- **What this task involves**
Carry on the forum thread about turning a humidifier into a vivarium fogger from the point where it stops.

- **Source text**
[BEGIN]

# Vivarium Humidifier/Fogger



## Sipiku II (Aug 5, 2013)

So I have read the multiple threads about DIY foggers using humidifiers but all the ones I have seen were back from 2008-2010 when KAZ was in business. They were bought out by Vicks I guess and it seems the prices have increased substantially . So... what im wondering what has been the best humidifier unit to modify into a fogger now a days. Thanks everyone for reading and I cant wait for a reply!


----------



## frogmanchu (Feb 18, 2011)

Wal-Greens and K-Mart carry the ones that look just like the zoo meds that are about 20 bucks. They just don't come eith the hose.

Sent from my SCH-R530U using Tapatalk 2


----------



## Dendro Dave (Aug 2, 2005)

I got one of these, then another later... Bout the best deal I've found on a decent fogger, and it with that nozzle it is really easy to mod. I haven't used it much except when I did the proof of concept holo/plasma lightning thing, in fact 1 is still in the box. But it seemed to work well, so I bought that 2nd one.

Ultrasonic Desktop Bedside Baby Humidifier 110V | eBay


----------



## Sipiku II (Aug 5, 2013)

Dendro Dave said:


> I got one of these, then another later... Bout the best deal I've found on a decent fogger, and it with that nozzle it is really easy to mod. I haven't used it much except when I did the proof of concept holo/plasma lightning thing, in fact 1 is still in the box. But it seemed to work well, so I bought that 2nd one.

[END]

- **Items**
[BEGIN]

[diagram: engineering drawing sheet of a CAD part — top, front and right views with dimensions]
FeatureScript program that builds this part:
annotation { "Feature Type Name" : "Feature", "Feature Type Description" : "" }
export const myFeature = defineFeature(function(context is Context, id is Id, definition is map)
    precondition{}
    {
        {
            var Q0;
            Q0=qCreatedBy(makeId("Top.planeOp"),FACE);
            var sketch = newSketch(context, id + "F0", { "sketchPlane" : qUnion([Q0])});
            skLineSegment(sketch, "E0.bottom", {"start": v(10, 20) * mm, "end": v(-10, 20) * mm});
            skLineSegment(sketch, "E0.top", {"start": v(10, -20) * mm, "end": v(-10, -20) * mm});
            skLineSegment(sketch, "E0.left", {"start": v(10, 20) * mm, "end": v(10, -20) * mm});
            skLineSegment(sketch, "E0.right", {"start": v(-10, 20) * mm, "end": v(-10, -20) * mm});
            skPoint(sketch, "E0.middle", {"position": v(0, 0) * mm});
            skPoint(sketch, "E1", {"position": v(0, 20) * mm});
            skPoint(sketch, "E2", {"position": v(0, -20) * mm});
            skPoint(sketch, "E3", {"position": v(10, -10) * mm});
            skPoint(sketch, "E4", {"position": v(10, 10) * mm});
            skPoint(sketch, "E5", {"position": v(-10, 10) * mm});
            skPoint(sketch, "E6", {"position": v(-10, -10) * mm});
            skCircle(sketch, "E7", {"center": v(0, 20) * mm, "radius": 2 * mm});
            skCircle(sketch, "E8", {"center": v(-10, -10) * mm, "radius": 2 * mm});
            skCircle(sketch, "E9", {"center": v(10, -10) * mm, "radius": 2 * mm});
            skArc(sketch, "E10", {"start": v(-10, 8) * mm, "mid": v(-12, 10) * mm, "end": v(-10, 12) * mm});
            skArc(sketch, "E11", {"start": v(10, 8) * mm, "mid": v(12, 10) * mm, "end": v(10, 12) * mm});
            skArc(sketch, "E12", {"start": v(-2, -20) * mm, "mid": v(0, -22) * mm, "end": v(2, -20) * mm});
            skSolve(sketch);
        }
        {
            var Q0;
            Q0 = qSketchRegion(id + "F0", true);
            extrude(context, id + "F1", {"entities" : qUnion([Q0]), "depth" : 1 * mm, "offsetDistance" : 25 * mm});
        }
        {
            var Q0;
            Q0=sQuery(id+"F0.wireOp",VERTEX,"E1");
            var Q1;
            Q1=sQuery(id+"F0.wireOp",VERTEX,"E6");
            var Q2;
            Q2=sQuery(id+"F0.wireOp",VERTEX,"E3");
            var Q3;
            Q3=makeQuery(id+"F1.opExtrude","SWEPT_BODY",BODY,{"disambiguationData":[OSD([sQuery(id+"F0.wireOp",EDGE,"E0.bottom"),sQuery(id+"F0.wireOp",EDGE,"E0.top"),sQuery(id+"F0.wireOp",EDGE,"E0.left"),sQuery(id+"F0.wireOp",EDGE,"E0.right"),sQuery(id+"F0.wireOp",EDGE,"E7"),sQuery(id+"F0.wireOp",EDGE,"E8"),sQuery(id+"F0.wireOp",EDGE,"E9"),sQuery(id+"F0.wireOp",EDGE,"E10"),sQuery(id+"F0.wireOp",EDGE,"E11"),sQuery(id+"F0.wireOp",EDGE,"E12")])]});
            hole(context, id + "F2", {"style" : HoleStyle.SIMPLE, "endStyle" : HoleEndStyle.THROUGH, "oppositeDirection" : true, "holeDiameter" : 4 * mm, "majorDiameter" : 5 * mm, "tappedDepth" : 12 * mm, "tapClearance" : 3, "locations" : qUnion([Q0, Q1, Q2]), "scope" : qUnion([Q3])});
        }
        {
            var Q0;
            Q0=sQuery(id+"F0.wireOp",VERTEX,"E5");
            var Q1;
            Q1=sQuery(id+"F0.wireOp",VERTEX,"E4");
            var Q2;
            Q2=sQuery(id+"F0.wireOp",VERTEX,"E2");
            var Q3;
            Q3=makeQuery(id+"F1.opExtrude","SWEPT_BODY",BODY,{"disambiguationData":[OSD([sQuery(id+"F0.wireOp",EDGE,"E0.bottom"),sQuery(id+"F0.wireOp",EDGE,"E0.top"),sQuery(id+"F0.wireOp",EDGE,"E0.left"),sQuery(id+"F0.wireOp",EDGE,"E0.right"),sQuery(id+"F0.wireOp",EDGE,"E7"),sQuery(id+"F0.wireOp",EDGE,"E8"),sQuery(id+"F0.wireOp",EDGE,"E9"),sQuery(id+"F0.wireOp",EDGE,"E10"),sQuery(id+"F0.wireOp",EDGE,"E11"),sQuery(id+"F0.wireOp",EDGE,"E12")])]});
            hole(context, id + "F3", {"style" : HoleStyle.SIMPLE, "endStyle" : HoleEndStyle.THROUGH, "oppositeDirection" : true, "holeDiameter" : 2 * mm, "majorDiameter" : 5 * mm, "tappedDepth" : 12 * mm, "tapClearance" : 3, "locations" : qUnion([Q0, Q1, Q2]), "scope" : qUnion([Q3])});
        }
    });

[END]

- **Answer for the task**
> 
> Ultrasonic Desktop Bedside Baby Humidifier 110V | eBay



Thanks for the answers guys. I think I'm going to have to go with your recommendation Dave. When you did use it, did it do a decent job job at filling the whole tank up ??


----------



## Dendro Dave (Aug 2, 2005)

Sipiku II said:


> Thanks for the answers guys. I think I'm going to have to go with your recommendation Dave. When you did use it, did it do a decent job job at filling the whole tank up ??


Ya It did good, though I had it setup most of the time with the fans to immediately blow the fog out of the tank to make my cloud hover 

But I think while I was fiddling with things and had the fan off it fill the 30gal pretty quickly with fog. 

Be sure you never fill it with anything other then distilled water though because they wear out a lot faster when used with tap, pond water etc... 

If you wanna get fancy you could try hooking up multiple air lines to the main line and burying those in the background/floor of the viv and make it so there were little points of fog coming out all over the place like a field of geysers. Should work if the water vapor doesn't all condensate on the inside of the small diameter air hose. Might have to use the larger hose like they put on water fall pumps. You'd have to make some kinda fitting where the multiple tubes all join the output of the fogger. I doubt it would work well with a bunch of connectors and splitters and crap.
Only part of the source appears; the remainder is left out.